>>>
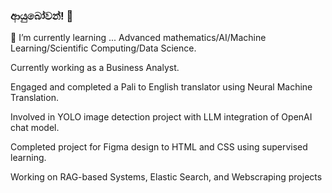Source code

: ###  ආයුබෝවන්! 👋


 🌱 I’m currently learning ... Advanced mathematics/AI/Machine Learning/Scientific Computing/Data Science.
 
Currently working as a Business Analyst.
 
Engaged and completed a Pali to English translator using Neural Machine Translation.

Involved in YOLO image detection project with LLM integration of OpenAI chat model.

Completed project for Figma design to HTML and CSS using supervised learning.

Working on RAG-based Systems, Elastic Search, and Webscraping projects
 

<!--
**SHandapangoda/SHandapangoda** is a ✨ _special_ ✨ repository because its `README.md` (this file) appears on your GitHub profile.

Here are some ideas to get you started:
!


-
-->
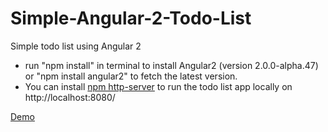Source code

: # Simple-Angular-2-Todo-List
Simple todo list using Angular 2

<ul>
  <li>run "npm install" in terminal to install Angular2 (version 2.0.0-alpha.47) or "npm install angular2" to fetch the latest version.</li>
  <li>You can install <a href="https://www.npmjs.com/package/http-server">npm http-server</a> to run the todo list app locally on http://localhost:8080/</li>
</ul>
<a href="http://www.angulartodo.com">Demo</a>
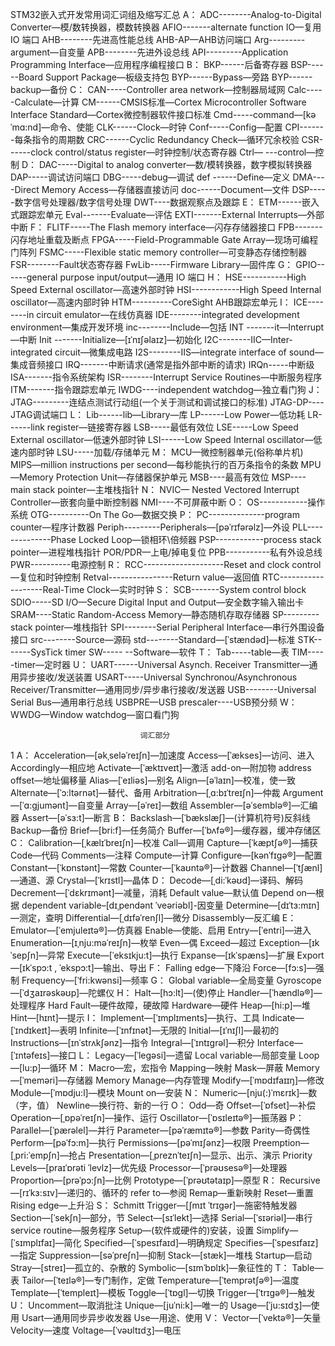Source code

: STM32嵌入式开发常用词汇词组及缩写汇总
A：
ADC--------Analog-to-Digital Converter—模/数转换器，模数转换器
AFIO-------alternate function IO—复用 IO 端口
AHB--------先进高性能总线
AHB-AP—AHB访问端口
Arg---------argument—自变量
APB--------先进外设总线
API---------Application Programming Interface—应用程序编程接口
B：
BKP------后备寄存器
BSP------Board Support Package—板级支持包
BYP------Bypass—旁路
BYP------backup—备份
C：
CAN-----Controller area network—控制器局域网
Calc-----Calculate—计算
CM------CMSIS标准—Cortex Microcontroller Software Interface Standard—Cortex微控制器软件接口标准
Cmd-----command—[kəˈmɑ:nd]—命令、使能
CLK------Clock—时钟
Conf-----Config—配置
CPI-------每条指令的周期数
CRC------Cyclic Redundancy Check—循环冗余校验
CSR------clock control/status register—时钟控制/状态寄存器
Ctrl— ---control—控制
D：
DAC-----Digital to analog converter—数/模转换器，数字模拟转换器
DAP-----调试访问端口
DBG-----debug—调试
def ------Define—定义
DMA----Direct Memory Access—存储器直接访问
doc------Document—文件
DSP-----数字信号处理器/数字信号处理
DWT----数据观察点及跟踪
E：
ETM------嵌入式跟踪宏单元
Eval-------Evaluate—评估
EXTI-------External Interrupts—外部中断
F：
FLITF-----The Flash memory interface—闪存存储器接口
FPB-------闪存地址重载及断点
FPGA-----Field-Programmable Gate Array—现场可编程门阵列
FSMC-----Flexible static memory controller—可变静态存储控制器
FSR--------Fault状态寄存器
FwLib-----Firmware Library—固件库
G：
GPIO------general purpose input/output—通用 IO 端口
H：
HSE-----------High Speed External oscillator—高速外部时钟
HSI------------High Speed Internal oscillator—高速内部时钟
HTM----------CoreSight AHB跟踪宏单元
I：
ICE--------in circuit emulator—在线仿真器
IDE--------integrated development environment—集成开发环境
inc--------Include—包括
INT -------it—Interrupt—中断
Init -------Initialize—[ɪˈnɪʃəlaɪz]—初始化
I2C--------IIC—Inter-integrated circuit—微集成电路
I2S--------IIS—integrate interface of sound—集成音频接口
IRQ-------中断请求(通常是指外部中断的请求)
IRQn-----中断级
ISA-------指令系统架构
ISR--------Interrupt Service Routines—中断服务程序
ITM-------指令跟踪宏单元
IWDG----independent watchdog—独立看门狗
J：
JTAG---------连结点测试行动组(一个关于测试和调试接口的标准)
JTAG-DP----JTAG调试端口
L：
Lib------lib—Library—库
LP------Low Power—低功耗
LR------link register—链接寄存器
LSB-----最低有效位
LSE-----Low Speed External oscillator—低速外部时钟
LSI------Low Speed Internal oscillator—低速内部时钟
LSU-----加载/存储单元
M：
MCU—微控制器单元(俗称单片机)
MIPS—million instructions per second—每秒能执行的百万条指令的条数
MPU—Memory Protection Unit—存储器保护单元
MSB----最高有效位
MSP----main stack pointer—主堆栈指针
N：
NVIC— Nested Vectored Interrupt Controller—嵌套向量中断控制器
NMI----不可屏蔽中断
O：
OS------------操作系统
OTG----------On The Go—数据交换
P：
PC--------------program counter—程序计数器
Periph---------Peripherals—[pəˈrɪfərəlz]—外设
PLL--------------Phase Locked Loop—锁相环\倍频器
PSP------------process stack pointer—进程堆栈指针
POR/PDR—上电/掉电复位
PPB-----------私有外设总线
PWR----------电源控制
R：
RCC--------------------Reset and clock control—复位和时钟控制
Retval----------------Return value—返回值
RTC-------------------Real-Time Clock—实时时钟
S：
SCB-------System control block
SDIO-----SD I/O—Secure Digital Input and Output—安全数字输入输出卡
SRAM----Static Random-Access Memory—静态随机存取存储器
SP---------stack pointer—堆栈指针
SPI--------Serial Peripheral Interface—串行外围设备接口
src--------Source—源码
std--------Standard—[ˈstændəd]—标准
STK-------SysTick timer
SW----- --Software—软件
T：
Tab-----table—表
TIM-----timer—定时器
U：
UART------Universal Asynch. Receiver Transmitter—通用异步接收/发送装置
USART-----Universal Synchronou/Asynchronous Receiver/Transmitter—通用同步/异步串行接收/发送器
USB--------Universal Serial Bus—通用串行总线
USBPRE—USB prescaler----USB预分频
W：
WWDG—Window watchdog—窗口看门狗

                                 词汇部分
1
A：
Acceleration—[əkˌseləˈreɪʃn]—加速度
Access—[ˈækses]—访问、进入
Accordingly—相应地
Activate—[ˈæktɪveɪt]—激活
add-on—附加物
address offset—地址偏移量
Alias—[ˈeɪliəs]—别名
Align—[əˈlaɪn]—校准，使一致
Alternate—[ˈɔ:ltərnət]—替代、备用
Arbitration—[ˌɑ:bɪˈtreɪʃn]—仲裁
Argument—[ˈɑ:ɡjumənt]—自变量
Array—[əˈreɪ]—数组
Assembler—[əˈsemblə®]—汇编器
Assert—[əˈsɜ:t]—断言
B：
Backslash—[ˈbækslæʃ]—(计算机符号)反斜线
Backup—备份
Brief—[bri:f]—任务简介
Buffer—[ˈbʌfə®]—缓存器，缓冲存储区
C：
Calibration—[ˌkælɪˈbreɪʃn]—校准
Call—调用
Capture—[ˈkæptʃə®]—捕获
Code—代码
Comments—注释
Compute—计算
Configure—[kənˈfɪɡə®]—配置
Constant—[ˈkɒnstənt]—常数
Counter—[ˈkaʊntə®]—计数器
Channel—[ˈtʃænl]—通道、源
Crystal—[ˈkrɪstl]—晶体
D：
Decode—[ˌdi:ˈkəʊd]—译码、解码
Decrement—[ˈdɛkrɪmənt]—减量，消耗
Default value—默认值
Depend on—根据
dependent variable–[dɪˌpendənt ˈveəriəbl]-因变量
Determine—[dɪˈtɜ:mɪn]—测定，查明
Differential—[ˌdɪfəˈrenʃl]—微分
Disassembly—反汇编
E：
Emulator—[ˈemjuleɪtə®]—仿真器
Enable—使能、启用
Entry—[ˈentri]—进入
Enumeration—[ɪˌnju:məˈreɪʃn]—枚举
Even—偶
Exceed—超过
Exception—[ɪkˈsepʃn]—异常
Execute—[ˈeksɪkju:t]—执行
Expanse—[ɪkˈspæns]—扩展
Export—[ɪkˈspɔ:t , ˈekspɔ:t]—输出、导出
F：
Falling edge—下降沿
Force—[fɔ:s]—强制
Frequency—[ˈfri:kwənsi]—频率
G：
Global variable—全局变量
Gyroscope—[ˈdʒaɪrəskəʊp]—陀螺仪
H：
Halt—[hɔ:lt]—(使)停止
Handler—[ˈhændlə®]—处理程序
Hard Fault—硬件故障，硬故障
Hardware—硬件
Heap—[hi:p]—堆
Hint—[hɪnt]—提示
I：
Implement—[ˈɪmplɪments]—执行、工具
Indicate—[ˈɪndɪkeɪt]—表明
Infinite—[ˈɪnfɪnət]—无限的
Initial—[ɪˈnɪʃl]—最初的
Instructions—[ɪnˈstrʌkʃənz]—指令
Integral—[ˈɪntɪɡrəl]—积分
Interface—[ˈɪntəfeɪs]—接口
L：
Legacy—[ˈleɡəsi]—遗留
Local variable—局部变量
Loop—[lu:p]—循环
M：
Macro—宏，宏指令
Mapping—映射
Mask—屏蔽
Memory—[ˈmeməri]—存储器
Memory Manage—内存管理
Modify—[ˈmɒdɪfaɪɪŋ]—修改
Module—[ˈmɒdju:l]—模块
Mount on—安装
N：
Numeric—[nju(:)ˈmɛrɪk]—数（字，值）
Newline—换行符、新的一行
O：
Odd—奇
Offset—[ˈɒfset]—补偿
Operation—[ˌɒpəˈreɪʃn]—操作、运行
Oscillator—[ˈɒsɪleɪtə®]—振荡器
P：
Parallel—[ˈpærəlel]—并行
Parameter—[pəˈræmɪtə®]—参数
Parity—奇偶性
Perform—[pəˈfɔ:m]—执行
Permissions—[pəˈmɪʃənz]—权限
Preemption—[ˌpri:ˈempʃn]—抢占
Presentation—[ˌpreznˈteɪʃn]—显示、出示、演示
Priority Levels—[praɪˈɒrəti ˈlevlz]—优先级
Processor—[ˈprəʊsesə®]—处理器
Proportion—[prəˈpɔ:ʃn]—比例
Prototype—[ˈprəʊtətaɪp]—原型
R：
Recursive—[rɪˈkɜ:sɪv]—递归的、循环的
refer to—参阅
Remap—重新映射
Reset—重置
Rising edge—上升沿
S：
Schmitt Trigger—[ʃmɪt ˈtrɪɡər]—施密特触发器
Section—[ˈsekʃn]—部分，节
Select—[sɪˈlekt]—选择
Serial—[ˈsɪəriəl]—串行
service routine—服务程序
Setup—(软件或硬件的)安装，设置
Simplify—[ˈsɪmplɪfaɪ]—简化
Specified—[ˈspesɪfaɪd]—明确规定
Specifies—[ˈspesɪfaɪz]—指定
Suppression—[səˈpreʃn]—抑制
Stack—[stæk]—堆栈
Startup—启动
Stray—[streɪ]—孤立的、杂散的
Symbolic—[sɪmˈbɒlɪk]—象征性的
T：
Table—表
Tailor—[ˈteɪlə®]—专门制作，定做
Temperature—[ˈtemprətʃə®]—温度
Template—[ˈtempleɪt]—模板
Toggle—[ˈtɒɡl]—切换
Trigger—[ˈtrɪɡə®]—触发
U：
Uncomment—取消批注
Unique—[juˈni:k]—唯一的
Usage—[ˈju:sɪdʒ]—使用
Usart—通用同步异步收发器
Use—用途、使用
V：
Vector—[ˈvektə®]—矢量
Velocity—速度
Voltage—[ˈvəʊltɪdʒ]—电压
<<<
▶ **Exercise description**: Only the lines from the one with "Section—[ˈsekʃn]—部分，节" through the last line of the records belong in the answer, each copied exactly.

▶ **Written answer**:
Section—[ˈsekʃn]—部分，节
Select—[sɪˈlekt]—选择
Serial—[ˈsɪəriəl]—串行
service routine—服务程序
Setup—(软件或硬件的)安装，设置
Simplify—[ˈsɪmplɪfaɪ]—简化
Specified—[ˈspesɪfaɪd]—明确规定
Specifies—[ˈspesɪfaɪz]—指定
Suppression—[səˈpreʃn]—抑制
Stack—[stæk]—堆栈
Startup—启动
Stray—[streɪ]—孤立的、杂散的
Symbolic—[sɪmˈbɒlɪk]—象征性的
T：
Table—表
Tailor—[ˈteɪlə®]—专门制作，定做
Temperature—[ˈtemprətʃə®]—温度
Template—[ˈtempleɪt]—模板
Toggle—[ˈtɒɡl]—切换
Trigger—[ˈtrɪɡə®]—触发
U：
Uncomment—取消批注
Unique—[juˈni:k]—唯一的
Usage—[ˈju:sɪdʒ]—使用
Usart—通用同步异步收发器
Use—用途、使用
V：
Vector—[ˈvektə®]—矢量
Velocity—速度
Voltage—[ˈvəʊltɪdʒ]—电压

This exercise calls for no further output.